Boreal forest fires are usually sparked by summer lightning strikes. Until recently they have been a routine but not catastrophic force in shaping the far-north landscape. Every 100 to 150 years fire would run through stands of black spruce and other conifers, clearing the way for new plant communities to establish themselves. That was before global warming. These days less snow piles up through the winter. The thinner snowpack then melts away quickly, drying out the deep layer of slowly decaying wood and conifer needles on the forest floor, turning the damp, springy mass into a crunchy bed of tinder. Now fires start earlier in the season than they used to, and they easily roar out of control. The boreal forests north of the border are vast, and they will only be growing drier and warmer.

The firefighters extinguished the apartment fire the same day, and the smoke cleared from our neighborhood, but our future remains hazy. Canada has a long fire season ahead, and worsening fire seasons every year for the foreseeable future. The smoke will always blow somewhere: to eastern Canada, to the Great Lakes and sometimes to the Mid-Atlantic.

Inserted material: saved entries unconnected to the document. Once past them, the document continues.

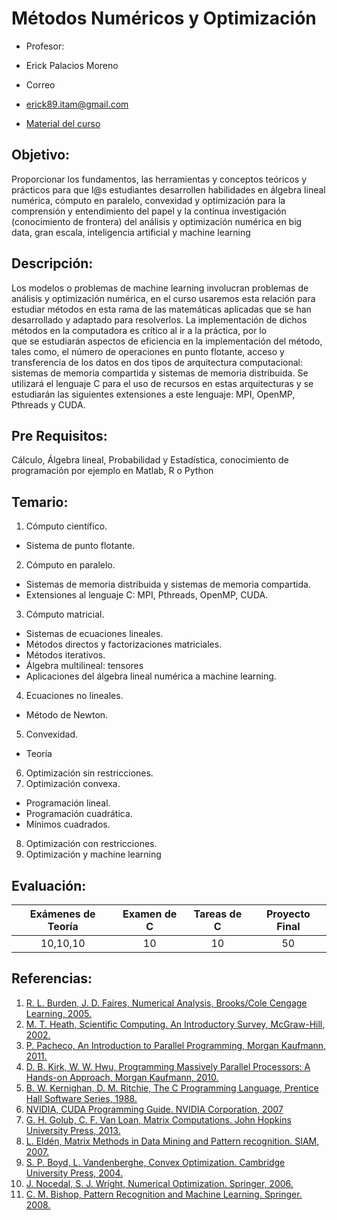 # Métodos Numéricos y Optimización
* Profesor: 
 - Erick Palacios Moreno
* Correo
 - erick89.itam@gmail.com
* [Material del curso](https://www.dropbox.com/sh/1s0dff6r1wadl4l/AAAsydFMYL-iNy5nX4V3kFCOa?dl=0)

## Objetivo:
Proporcionar	los	 fundamentos,	las	herramientas	y	conceptos	teóricos y	 prácticos	 para	 que	l@s	estudiantes	 desarrollen habilidades	en	álgebra	lineal	numérica,	cómputo	en	paralelo,	convexidad	y	optimización para	la comprensión	 y	 entendimiento	 del	 papel	 y	 la	 contínua	 investigación (conocimiento	 de	 frontera) del	 análisis y	 optimización	 numérica en	 big	
data,	gran	escala,	inteligencia	artificial	y	machine	learning

## Descripción:
Los	 modelos	 o	 problemas	 de	 machine	 learning	 involucran	problemas	de	análisis	y	optimización	numérica,	en	el	curso	usaremos	esta	relación	para	estudiar	métodos	en	esta	rama	de	las	matemáticas	aplicadas	que	se	han	desarrollado	y	adaptado	para	resolverlos.	La	implementación de	dichos	métodos	en	la	computadora	es	crítico	al	ir	a	la	práctica,	por	lo	
que	 se	 estudiarán	 aspectos	 de	 eficiencia	 en	 la	 implementación	 del	método,	tales	como,	el	número de	operaciones	en	punto	flotante,	acceso	y	transferencia	 de	 los	 datos	 en	 dos	 tipos	 de	 arquitectura	 computacional:	sistemas	 de	memoria	 compartida	 y	 sistemas	 de	memoria	 distribuida.	Se	utilizará	el	lenguaje	C	para	el	uso	de	recursos	en	estas	arquitecturas	y se	estudiarán	 las	 siguientes	 extensiones	 a	 este	 lenguaje:	 MPI,	 OpenMP,	Pthreads	y	CUDA.

## Pre Requisitos:
Cálculo,	Álgebra	lineal,	Probabilidad	y	Estadística,	conocimiento de	programación	por	ejemplo	en	Matlab,	R	o	Python

## Temario:
1. Cómputo	científico.
  * Sistema	de	punto	flotante.
2. Cómputo	en	paralelo.
  * Sistemas	de	memoria	distribuida y	sistemas	de	memoria	compartida.
  * Extensiones	al	lenguaje	C:	MPI,	Pthreads,	OpenMP,	CUDA.
3. Cómputo	matricial.
  * Sistemas	de	ecuaciones	lineales.
  * Métodos	directos	y	factorizaciones	matriciales.
  * Métodos	iterativos.
  * Álgebra	multilineal:	tensores
  * Aplicaciones	del	álgebra	lineal	numérica	a	machine	learning.
4. Ecuaciones	no	lineales.
  * Método	de	Newton.
5. Convexidad.
  * Teoría
6. Optimización	sin	restricciones.
7. Optimización convexa.
  * Programación	lineal.
  * Programación	cuadrática.
  * Mínimos	cuadrados.
8. Optimización	con	restricciones.
9. Optimización	y	machine	learning

## Evaluación:
| Exámenes de Teoría        | Examen de C           | Tareas de C  | Proyecto Final  |
| :-------------: |:-------------:| :-----:| :-----:|
| 10,10,10 | 10 | 10 | 50 |

## Referencias:
1. [R.	L.	Burden,	J.	D.	Faires,	Numerical	Analysis,	Brooks/Cole	Cengage	Learning,	2005.]()
2. [M.	T.	Heath,	Scientific	Computing.	An	Introductory	Survey,	McGraw-Hill,	2002.]()
3. [P.	Pacheco,	An	Introduction	to	Parallel	Programming,	Morgan	Kaufmann,	2011.]()
4. [D.	B.	Kirk,	W.	W.	Hwu,	Programming	Massively	Parallel	Processors:	A	Hands-on Approach,	Morgan	Kaufmann,	2010.]()
5. [B.	W.	Kernighan,	D.	M.	Ritchie,	The	C	Programming	Language,	Prentice	Hall	Software	Series,	1988.]()
6. [NVIDIA, CUDA	Programming	Guide.	NVIDIA	Corporation,	2007]()
7. [G.	H.	Golub,	C.	F.	Van	Loan, Matrix	Computations.	John	Hopkins	University	Press,	2013.]()
8. [L.	Eldén,	Matrix Methods	in	Data	Mining	and	Pattern	recognition.	SIAM,	2007.]()
9. [S.	P.	Boyd,	L.	Vandenberghe, Convex	Optimization.	Cambridge	University	Press,	2004.]()
10. [J.	Nocedal,	S.	J.	Wright,	Numerical	Optimization.	Springer,	2006.]()
11. [C.	M.	Bishop, Pattern	Recognition	and	Machine Learning.	Springer.	2008.]()
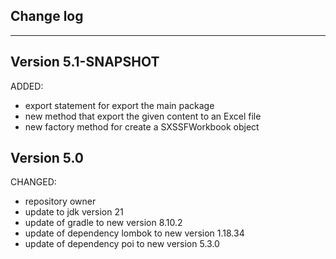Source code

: ## Change log
----------------------

Version 5.1-SNAPSHOT
-------------

ADDED:

- export statement for export the main package
- new method that export the given content to an Excel file
- new factory method for create a SXSSFWorkbook object

Version 5.0
-------------

CHANGED:

- repository owner
- update to jdk version 21
- update of gradle to new version 8.10.2
- update of dependency lombok to new version 1.18.34
- update of dependency poi to new version 5.3.0
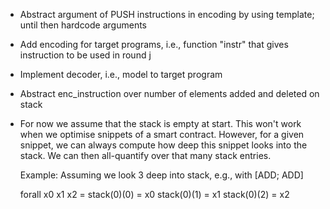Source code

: * Abstract argument of PUSH instructions in encoding by using template; until
  then hardcode arguments

* Add encoding for target programs, i.e., function "instr" that gives
  instruction to be used in round j

* Implement decoder, i.e., model to target program

* Abstract enc_instruction over number of elements added and deleted on stack

* For now we assume that the stack is empty at start. This won't work
  when we optimise snippets of a smart contract. However, for a given
  snippet, we can always compute how deep this snippet looks into the
  stack. We can then all-quantify over that many stack entries.

  Example: Assuming we look 3 deep into stack, e.g., with [ADD; ADD]

  forall x0 x1 x2 =
    stack(0)(0) = x0
    stack(0)(1) = x1
    stack(0)(2) = x2

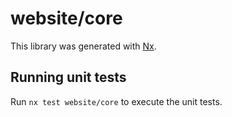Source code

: # website/core

This library was generated with [Nx](https://nx.dev).

## Running unit tests

Run `nx test website/core` to execute the unit tests.
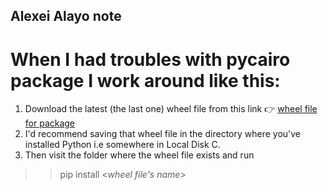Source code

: ## Alexei Alayo note

# When I had troubles with pycairo package I work around like this:
1. Download the latest (the last one) wheel file from this link 👉 [wheel file for package](https://www.lfd.uci.edu/~gohlke/pythonlibs/)
2. I'd recommend saving that wheel file in the directory where you've installed Python i.e somewhere in Local Disk C.
3. Then visit the folder where the wheel file exists and run 
>> pip install <*wheel file's name*>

Mostly thanks to luck and privilege, my family occupies a location and a class that have felt buffered from the worst of climate change so far. Philadelphia does not often get hit by hurricanes, unlike Florida, or Bangladesh for that matter. Wildfires increasingly happen somewhere else, like Hawaii or Manitoba, but not here. We don’t rely on farming in a drying place like the people of Guatemala’s Western Highlands. Likewise we happened to buy a house well above the floodplains that spread over much of Southwest Philadelphia. And we can afford to turn on the air conditioning whenever it gets too hot.

Of course it is incumbent upon us and on our leaders to help everyone adapt — to do everything we can to keep survival from being a matter of luck and privilege, but another smoky summer reminds me that there’s only so much we can do in the face of a disaster that is truly global, in which conflagrations on the other side of the continent can still reach us from 2,000 miles away.